LAST EDITED ON 18-Jul-99 AT 02:43 PM (GMT)
Houston Ballet's "Dracula", Shatin Town Hall, Hong Kong, 17/7/99 - by Kevin Ng
Story ballets have been coming back into fashion in the past few years, as can be seen in the repertory of the top ballet companies in the
world. Take New York for instance. Even New York City Ballet, the heaven of the genre of pure-dance ballets as pioneered by George Balanchine, saw it fit this season to premiere a new production of "Swan Lake", which according to Joan Acocella of The New Yorker "had no reason for being....other than the fact that the company was having its fiftieth anniversary and had to do something splashy."
However there is no denying the preference of many ballet stars for narrative ballets. The late Dame Margot Fonteyn was quoted in a BBC documentary as saying:
"Real life often seemed so much more unreal than the stage. Or maybe I should say my identity was clear to me only when I assumed some make-believe character."
Well, this reviewer can quite sympathise with Fonteyn. After all, I sometimes feel that I don't know my real identity either except when attending a dance performance!
So to return to the main subject of this review. Houston Ballet gave three performances this weekend in Hong Kong of "Dracula", a three-act ballet choreographed in 1997 by its artistic director Ben Stevenson. Though Stevenson has over the years also created a number of plotless ballets, e.g. "Four Last Songs" which I saw in London in the early 1980s, he is far better known for his full-length story ballets.
His newest ballet "The Snow Maiden" which was created last year as a co-production with American Ballet Theatre was quite a box-office success. In
the interval, Mr. Stevenson told me that he has plans to create a new production of "Lady of the Camellias" for the Bolshoi Ballet.

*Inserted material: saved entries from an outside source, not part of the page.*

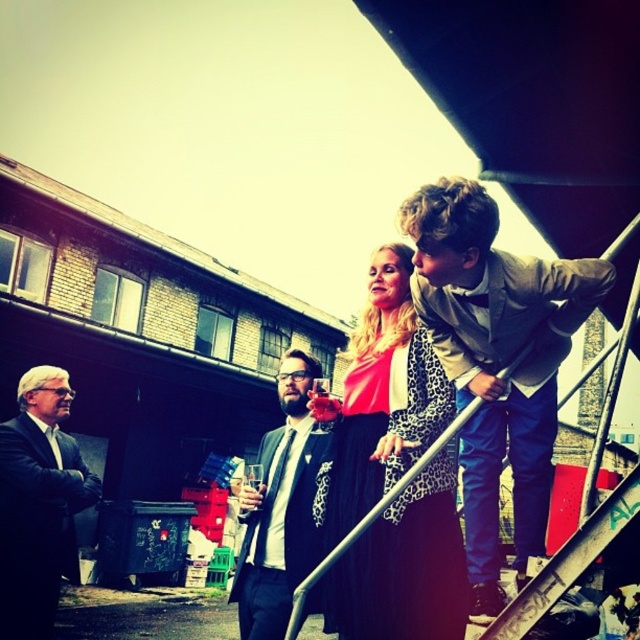
Who is positioned more to the left, leopard print dress at center or black suit at left?

black suit at left

Does point (326, 403) come behind point (16, 563)?

No, (326, 403) is closer to viewer.

Identify the location of leopard print dress at center. (380, 401).

Is point (412, 618) positioned before point (260, 577)?

Yes, it is in front of point (260, 577).

Looking at this image, between leopard print dress at center and matte black suit at center, which one has more height?

Standing taller between the two is leopard print dress at center.

The height and width of the screenshot is (640, 640). Describe the element at coordinates (380, 401) in the screenshot. I see `leopard print dress at center` at that location.

The height and width of the screenshot is (640, 640). Find the location of `leopard print dress at center`. leopard print dress at center is located at coordinates (380, 401).

Is black suit at left positioned in front of matte black suit at center?

No, it is behind matte black suit at center.

Who is more distant from viewer, (20, 550) or (268, 604)?

The point (20, 550) is behind.

Locate an element on the screen. black suit at left is located at coordinates (36, 500).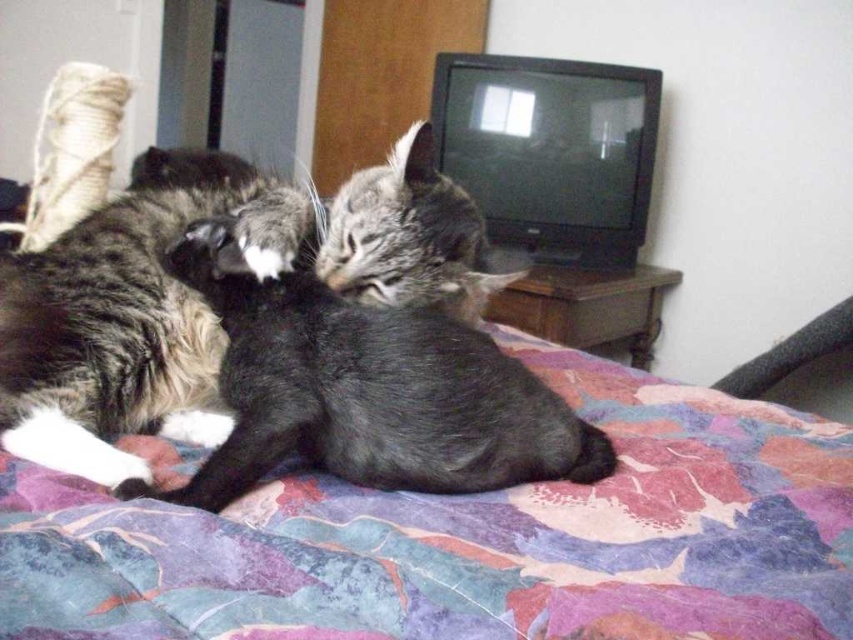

Ironically the two biggest stars of Houston Ballet are in London this fortnight instead of in Hong Kong. Carlos Acosta was magnificent dancing in MacMillan's "My Brother, My Sisters" with the Royal Ballet, while its illustrious ex-Bolshoi star Nina Ananiashvili is now reunited with the Bolshoi Ballet during its current London Coliseum season.
In "Dracula" I applaud Stevenson's story-telling skills which concentrate only on the essential elements of Bram Stoker's story with a simplicity of means. Act 1 took place in the crypt of Count Dracula's castle in the night mist. There was in the beginning a dreamy group dance for the 18 girls of the 'corps de ballet' attired in long white chiffon night-gowns who represented Dracula's wives. Their eeriness reminded me of the Wilis in the white Act 2 of "Giselle".
Flying wires were used to enable Dracula to fly high in the air to tower over his wives. Later he danced a duet with his new bride Flora, at the end of which he bit her neck in vampire fashion. Last night, Dracula and Flora were danced by Philip Broomhead (a former principal of the Royal Ballet) and Lauren Anderson.
Act 2 transported the story to the village below the castle, and was the most pleasing of the three acts. It had an engaging old-fashioned rustic
charm seemingly derived from "Coppelia" and Ashton's "La Fille Mal Gardee". The colourful scenery designed by Thomas Boyd was excellent. We saw beautiful thatched cottages with snow-capped mountains in the background, as befitting a Transylvanian village.
There was a joyful variety of classical and character dancing to delight the eyes. I enjoyed the ribbon dance for the villagers who wove
unexpected patterns with their ribbons at the end like in Ashton's "La Fille", as well as a virile
rod dance for the men.
There was humour in the mime scenes. I felt for the young villager Frederick, who was too shy to ask the innkeeper for the hand of his beautiful daughter Svetlana for marriage. This act was crowned by a classical 'pas de deux' for this innocent couple Frederick and Svetlana, before she was abducted by Dracula with his giant spectacular cape. However I found the choreography a shade repetitive here. And the two young lovers - as danced last night by Julie Gumbinner and Yin Le - did not quite convey a precious youthful radiance in their dancing.
Act 3 started off with solos for Flora, Dracula's bride in Act 1, who was also flown by wires at one point; and for Dracula's hunchback henchman Renfield convincingly played by Li Anlin. Dracula forced Svetlana to dance a duet with him, at the end of which his castle was stormed by Frederick and the villages coming to the rescue of Svetlana.
This "pas d'action" scene however was not gripping enough in excitement, and at times verged on the farcical side. There was a priest dominating the
proceedings by forever pointing his cross to scare away the vampirical brides. But the denouement with Dracula disintegrating atop the large chandelier was quite spectacular.
There was as expected a final 'pas de deux' with Frederick and Svetlana. But their dancing did not generate much bliss to be able to melt our hearts. Before curtain fall, Renfield kept running round the stage desperately having lost his master Dracula.
The recorded music score was selected from the works of Franz Liszt as arranged by John Lanchbery.